The so-called tank coalition, the shipments of anti-aircraft systems, the debate on the transfer of F-16 aircraft, all of them long and difficult processes, were publicized in such a way that they seemed to demand quick results from Kyiv, as if its war propaganda or their promises could be taken as serious commitments.

A month ago, the Ukrainians broke the first line of Russian defense in the south, in the province of Zaporizhzhia. But in an open countryside landscape, any moving unit can be discovered in five minutes and attacked in another three, the number two in Ukrainian military intelligence recently told The Wall Street Journal. Russian defense lines include mines, ditches and anti-tank dragon teeth, sniper posts, trenches, bunkers and, in the background, artillery. The operation apparently had an enormous human cost (Kyiv, as always, has not provided data) and the high command took note...

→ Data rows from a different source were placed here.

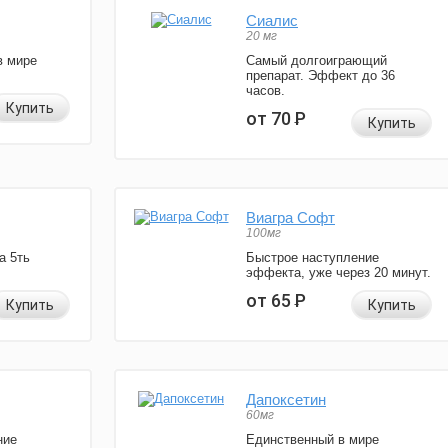
Сиалис
20 мг
в мире
Самый долгоиграющий
препарат. Эффект до 36
часов.
Купить
от 70
Р
Купить
Виагра Софт
100мг
а 5ть
Быстрое наступление
эффекта, уже через 20 минут.
от 65
Р
Купить
Купить
Дапоксетин
60мг
ние
Единственный в мире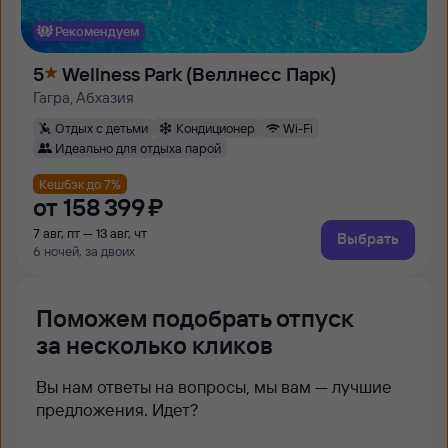
Рекомендуем
5
Wellness Park (Веллнесс Парк)
Гагра, Абхазия
Отдых с детьми
Кондиционер
Wi-Fi
Идеально для отдыха парой
Кешбэк до 7%
от
158 ⁠399 ⁠₽
7 авг, пт — 13 авг, чт
Выбрать
6 ночей, за двоих
Поможем подобрать отпуск
за несколько кликов
Вы нам ответы на вопросы, мы вам — лучшие
предложения. Идет?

The assessments of Western experts and observers range from questioning the Ukrainian army – as outdated or Soviet, when its modernity was recently praised – to the usefulness or not of tanks in this war, precisely when Kyiv has just received a thirty of the sophisticated Abrams and is believed to still have 67 Leopards (and lost only five in the first days of the counteroffensive).

The debate about tanks versus drones –cheap and very effective–, which also occupies analysts, is long. And that of trench warfare, comparing Ukraine with the First World War, promises to be even more so. Basically, the Ukrainians' problem remains the same as always: they need more range missiles, such as the Franco-British Storm Shadow, the promised North American Atacms and the Taurus that Germany continues to deny them, to degrade Russian defenses in depth, as well as like their supply lines. And, of course, it also needs more air defense systems.

According to the forecasts observed by the ISW, there are still almost two months of good weather left and, in any case, as happened last year, the front will not hibernate. It is the period for which US military supplies are guaranteed under the previous budget, until the problems began on Capitol Hill over aid to Ukraine.

Nothing indicates that great events should be expected at this time regarding the front, but it must be taken into account that the framework of the war is not limited to territorial conquest but is much larger. And in this sense, Ukrainians have been able to bring about change.

The news, this week, of the displacement of part of the Russian Black Sea fleet from Crimea to the Russian port of Novorosisk and, in the near future, to a port in Abkhazia, is a major blow on the part of the Ukrainians, who do not even They already have an army.

On September 13 they damaged several ships at the Sevastopol base and on the 23rd they bombed the fleet headquarters in the same city, causing massacre. In Crimea, but also in the Russian region of Belgorod, they have attacked S-400 anti-aircraft systems, in a campaign aimed at making way for their own missiles. Ukraine's objectives are, again, to undermine supply routes to continental Ukraine and, at the same time, consolidate the corridor for merchant ships for grain exports.

But what happened in Crimea is especially significant. European-made Storm Shadow cruise missiles were used in the attacks on Sevastopol. Ukraine is supposed to maintain a commitment to Western allies not to use its weapons against Russian soil. Crimea is part of occupied Ukraine, but for Vladimir Putin it is Russia of a lifetime. However, the Russian president did not say anything. Or, as Professor Maria Popova has observed, “Crimea is not that special, it is not a red line.”